Tushar has n all right answer, but it's still mixing promises and callbacks, which I think should be avoided if possible. You can use this instead to not have any callbacks and just use async/await and promises throughout the method
import {
Injectable,
NotFoundException,
UnauthorizedException,
} from "#nestjs/common";
import { InjectModel } from "#nestjs/mongoose";
import * as jwt from "jsonwebtoken";
import { Model } from "mongoose";
import { User } from "./user.model";
import * as bcrypt from "bcrypt";
#Injectable()
export class UserService {
constructor(#InjectModel("User") private readonly userModel: Model<User>) {}
async Login(email: string, password: string) {
const user = await this.userModel.findOne({ email });
if (!user) {
console.log("User does exist on the database.");
throw new UnauthorizedException();
}
const result = await bcrypt.compare(password, user.password);
if (!result) {
throw new UnauthorizedException();
}
const authJwtToken = await jwt.sign(
{ name: user.name, email: user.email, role: user.role },
"testSecreate"
);
const response = {
name: user.name,
email: user.email,
role: user.role,
token: authJwtToken,
};
console.log(response);
return response;
}
}
Now, the console.log(response) will fire before console.log('token', token) in your controller method, and the flow will look synchronous while actually being asynchronous in nature.

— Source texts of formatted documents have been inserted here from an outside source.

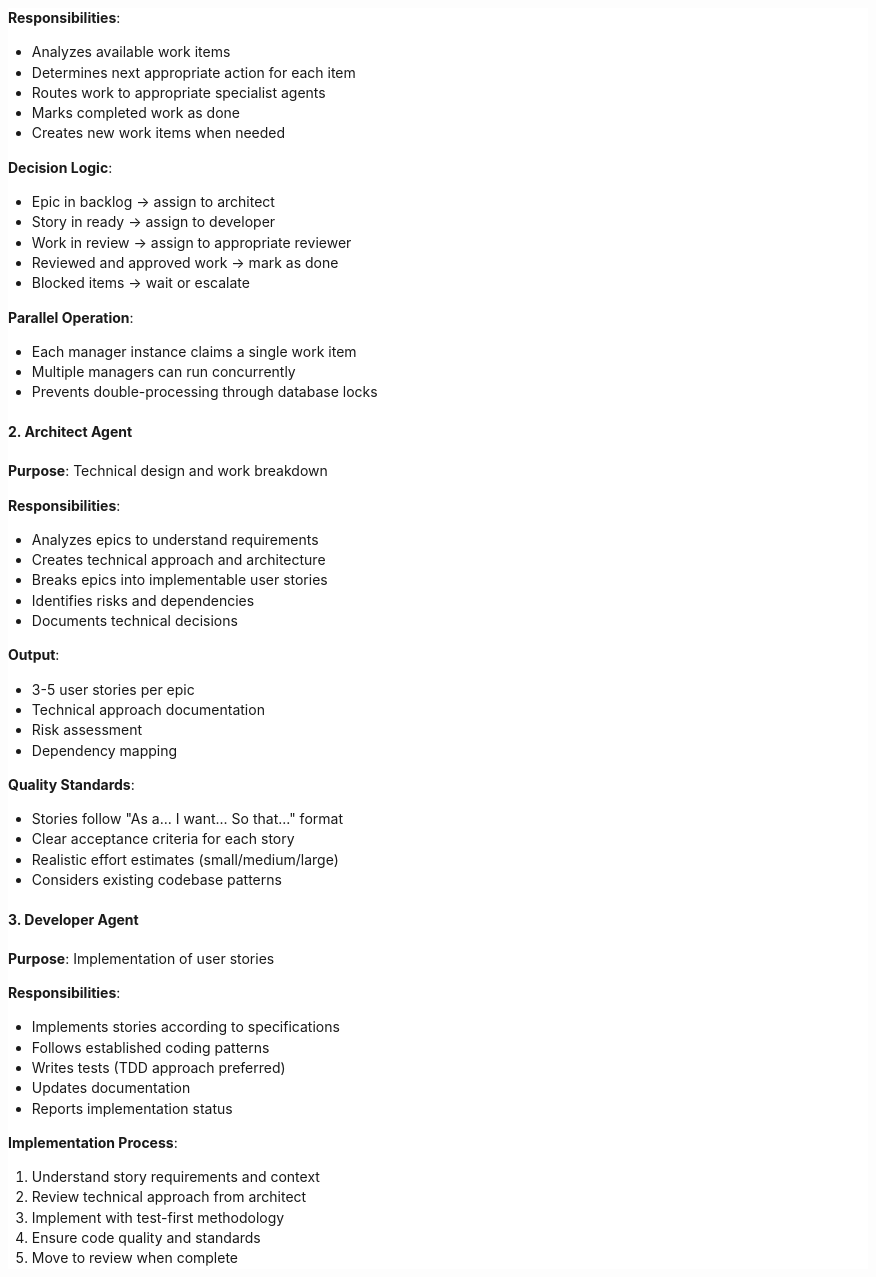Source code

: **Responsibilities**:
- Analyzes available work items
- Determines next appropriate action for each item
- Routes work to appropriate specialist agents
- Marks completed work as done
- Creates new work items when needed

**Decision Logic**:
- Epic in backlog → assign to architect
- Story in ready → assign to developer
- Work in review → assign to appropriate reviewer
- Reviewed and approved work → mark as done
- Blocked items → wait or escalate

**Parallel Operation**:
- Each manager instance claims a single work item
- Multiple managers can run concurrently
- Prevents double-processing through database locks

#### 2. Architect Agent
**Purpose**: Technical design and work breakdown

**Responsibilities**:
- Analyzes epics to understand requirements
- Creates technical approach and architecture
- Breaks epics into implementable user stories
- Identifies risks and dependencies
- Documents technical decisions

**Output**:
- 3-5 user stories per epic
- Technical approach documentation
- Risk assessment
- Dependency mapping

**Quality Standards**:
- Stories follow "As a... I want... So that..." format
- Clear acceptance criteria for each story
- Realistic effort estimates (small/medium/large)
- Considers existing codebase patterns

#### 3. Developer Agent
**Purpose**: Implementation of user stories

**Responsibilities**:
- Implements stories according to specifications
- Follows established coding patterns
- Writes tests (TDD approach preferred)
- Updates documentation
- Reports implementation status

**Implementation Process**:
1. Understand story requirements and context
2. Review technical approach from architect
3. Implement with test-first methodology
4. Ensure code quality and standards
5. Move to review when complete

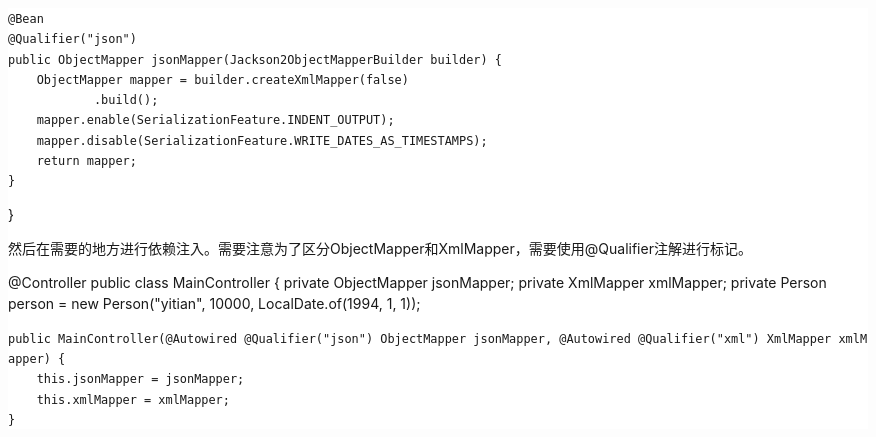     @Bean
    @Qualifier("json")
    public ObjectMapper jsonMapper(Jackson2ObjectMapperBuilder builder) {
        ObjectMapper mapper = builder.createXmlMapper(false)
                .build();
        mapper.enable(SerializationFeature.INDENT_OUTPUT);
        mapper.disable(SerializationFeature.WRITE_DATES_AS_TIMESTAMPS);
        return mapper;
    }
}

然后在需要的地方进行依赖注入。需要注意为了区分ObjectMapper和XmlMapper，需要使用@Qualifier注解进行标记。

@Controller
public class MainController {
    private ObjectMapper jsonMapper;
    private XmlMapper xmlMapper;
    private Person person = new Person("yitian", 10000, LocalDate.of(1994, 1, 1));

    public MainController(@Autowired @Qualifier("json") ObjectMapper jsonMapper, @Autowired @Qualifier("xml") XmlMapper xmlMapper) {
        this.jsonMapper = jsonMapper;
        this.xmlMapper = xmlMapper;
    }
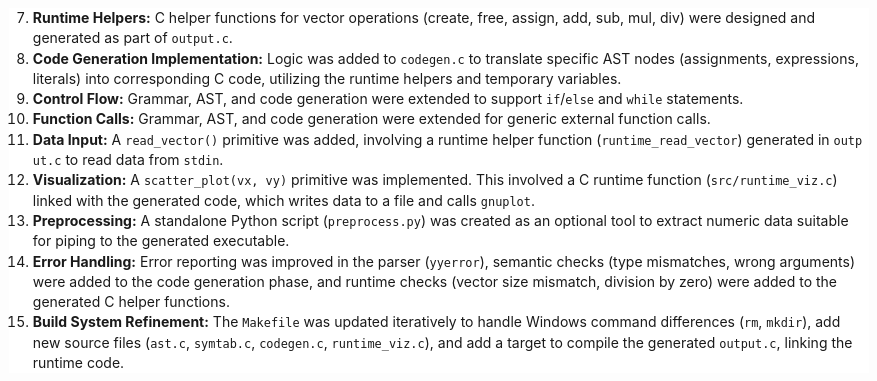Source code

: 7.  **Runtime Helpers:** C helper functions for vector operations (create, free, assign, add, sub, mul, div) were designed and generated as part of `output.c`.
8.  **Code Generation Implementation:** Logic was added to `codegen.c` to translate specific AST nodes (assignments, expressions, literals) into corresponding C code, utilizing the runtime helpers and temporary variables.
9.  **Control Flow:** Grammar, AST, and code generation were extended to support `if`/`else` and `while` statements.
10. **Function Calls:** Grammar, AST, and code generation were extended for generic external function calls.
11. **Data Input:** A `read_vector()` primitive was added, involving a runtime helper function (`runtime_read_vector`) generated in `output.c` to read data from `stdin`.
12. **Visualization:** A `scatter_plot(vx, vy)` primitive was implemented. This involved a C runtime function (`src/runtime_viz.c`) linked with the generated code, which writes data to a file and calls `gnuplot`.
13. **Preprocessing:** A standalone Python script (`preprocess.py`) was created as an optional tool to extract numeric data suitable for piping to the generated executable.
14. **Error Handling:** Error reporting was improved in the parser (`yyerror`), semantic checks (type mismatches, wrong arguments) were added to the code generation phase, and runtime checks (vector size mismatch, division by zero) were added to the generated C helper functions.
15. **Build System Refinement:** The `Makefile` was updated iteratively to handle Windows command differences (`rm`, `mkdir`), add new source files (`ast.c`, `symtab.c`, `codegen.c`, `runtime_viz.c`), and add a target to compile the generated `output.c`, linking the runtime code. 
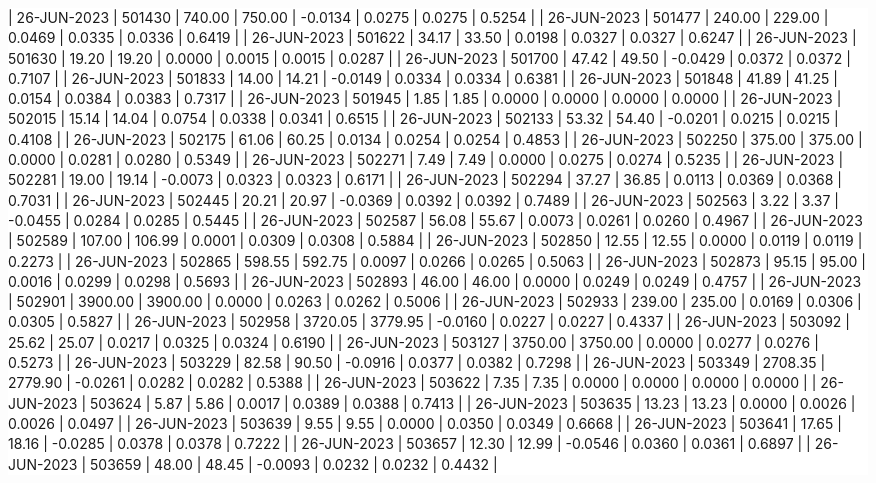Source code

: | 26-JUN-2023 | 501430 | 740.00 | 750.00 | -0.0134 | 0.0275 | 0.0275 | 0.5254 |
| 26-JUN-2023 | 501477 | 240.00 | 229.00 | 0.0469 | 0.0335 | 0.0336 | 0.6419 |
| 26-JUN-2023 | 501622 | 34.17 | 33.50 | 0.0198 | 0.0327 | 0.0327 | 0.6247 |
| 26-JUN-2023 | 501630 | 19.20 | 19.20 | 0.0000 | 0.0015 | 0.0015 | 0.0287 |
| 26-JUN-2023 | 501700 | 47.42 | 49.50 | -0.0429 | 0.0372 | 0.0372 | 0.7107 |
| 26-JUN-2023 | 501833 | 14.00 | 14.21 | -0.0149 | 0.0334 | 0.0334 | 0.6381 |
| 26-JUN-2023 | 501848 | 41.89 | 41.25 | 0.0154 | 0.0384 | 0.0383 | 0.7317 |
| 26-JUN-2023 | 501945 | 1.85 | 1.85 | 0.0000 | 0.0000 | 0.0000 | 0.0000 |
| 26-JUN-2023 | 502015 | 15.14 | 14.04 | 0.0754 | 0.0338 | 0.0341 | 0.6515 |
| 26-JUN-2023 | 502133 | 53.32 | 54.40 | -0.0201 | 0.0215 | 0.0215 | 0.4108 |
| 26-JUN-2023 | 502175 | 61.06 | 60.25 | 0.0134 | 0.0254 | 0.0254 | 0.4853 |
| 26-JUN-2023 | 502250 | 375.00 | 375.00 | 0.0000 | 0.0281 | 0.0280 | 0.5349 |
| 26-JUN-2023 | 502271 | 7.49 | 7.49 | 0.0000 | 0.0275 | 0.0274 | 0.5235 |
| 26-JUN-2023 | 502281 | 19.00 | 19.14 | -0.0073 | 0.0323 | 0.0323 | 0.6171 |
| 26-JUN-2023 | 502294 | 37.27 | 36.85 | 0.0113 | 0.0369 | 0.0368 | 0.7031 |
| 26-JUN-2023 | 502445 | 20.21 | 20.97 | -0.0369 | 0.0392 | 0.0392 | 0.7489 |
| 26-JUN-2023 | 502563 | 3.22 | 3.37 | -0.0455 | 0.0284 | 0.0285 | 0.5445 |
| 26-JUN-2023 | 502587 | 56.08 | 55.67 | 0.0073 | 0.0261 | 0.0260 | 0.4967 |
| 26-JUN-2023 | 502589 | 107.00 | 106.99 | 0.0001 | 0.0309 | 0.0308 | 0.5884 |
| 26-JUN-2023 | 502850 | 12.55 | 12.55 | 0.0000 | 0.0119 | 0.0119 | 0.2273 |
| 26-JUN-2023 | 502865 | 598.55 | 592.75 | 0.0097 | 0.0266 | 0.0265 | 0.5063 |
| 26-JUN-2023 | 502873 | 95.15 | 95.00 | 0.0016 | 0.0299 | 0.0298 | 0.5693 |
| 26-JUN-2023 | 502893 | 46.00 | 46.00 | 0.0000 | 0.0249 | 0.0249 | 0.4757 |
| 26-JUN-2023 | 502901 | 3900.00 | 3900.00 | 0.0000 | 0.0263 | 0.0262 | 0.5006 |
| 26-JUN-2023 | 502933 | 239.00 | 235.00 | 0.0169 | 0.0306 | 0.0305 | 0.5827 |
| 26-JUN-2023 | 502958 | 3720.05 | 3779.95 | -0.0160 | 0.0227 | 0.0227 | 0.4337 |
| 26-JUN-2023 | 503092 | 25.62 | 25.07 | 0.0217 | 0.0325 | 0.0324 | 0.6190 |
| 26-JUN-2023 | 503127 | 3750.00 | 3750.00 | 0.0000 | 0.0277 | 0.0276 | 0.5273 |
| 26-JUN-2023 | 503229 | 82.58 | 90.50 | -0.0916 | 0.0377 | 0.0382 | 0.7298 |
| 26-JUN-2023 | 503349 | 2708.35 | 2779.90 | -0.0261 | 0.0282 | 0.0282 | 0.5388 |
| 26-JUN-2023 | 503622 | 7.35 | 7.35 | 0.0000 | 0.0000 | 0.0000 | 0.0000 |
| 26-JUN-2023 | 503624 | 5.87 | 5.86 | 0.0017 | 0.0389 | 0.0388 | 0.7413 |
| 26-JUN-2023 | 503635 | 13.23 | 13.23 | 0.0000 | 0.0026 | 0.0026 | 0.0497 |
| 26-JUN-2023 | 503639 | 9.55 | 9.55 | 0.0000 | 0.0350 | 0.0349 | 0.6668 |
| 26-JUN-2023 | 503641 | 17.65 | 18.16 | -0.0285 | 0.0378 | 0.0378 | 0.7222 |
| 26-JUN-2023 | 503657 | 12.30 | 12.99 | -0.0546 | 0.0360 | 0.0361 | 0.6897 |
| 26-JUN-2023 | 503659 | 48.00 | 48.45 | -0.0093 | 0.0232 | 0.0232 | 0.4432 |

import { Injectable, NotFoundException, UnauthorizedException } from '#nestjs/common';
import { InjectModel } from '#nestjs/mongoose';
import * as jwt from 'jsonwebtoken';
import { Model } from 'mongoose';
import { User } from './user.model';
import * as bcrypt from 'bcrypt'
import { resolve } from 'dns';
#Injectable()
export class UserService {
constructor(
#InjectModel('User') private readonly userModel: Model<User>,
) { }
async Login(email: string, password: string) {
const user = await this.userModel.findOne({ email });
if (!user) {
console.log("User does exist on the database.");
throw new UnauthorizedException();
}
await bcrypt.compare(password, user.password, function (err, result) {
if (!result) {
throw new UnauthorizedException();
}
const authJwtToken = await jwt.sign({ name: user.name, email: user.email, role: user.role }, "testSecreate");
const response = { name: user.name, email: user.email, role: user.role, token: authJwtToken }
console.log(response)
return response;
});
}
}
NOTE
The asynchronous method will be executed in parallel with your main program, so your console.log will be done before the callback function inside bcrypt.compare. You will see always 'oops, it was false'.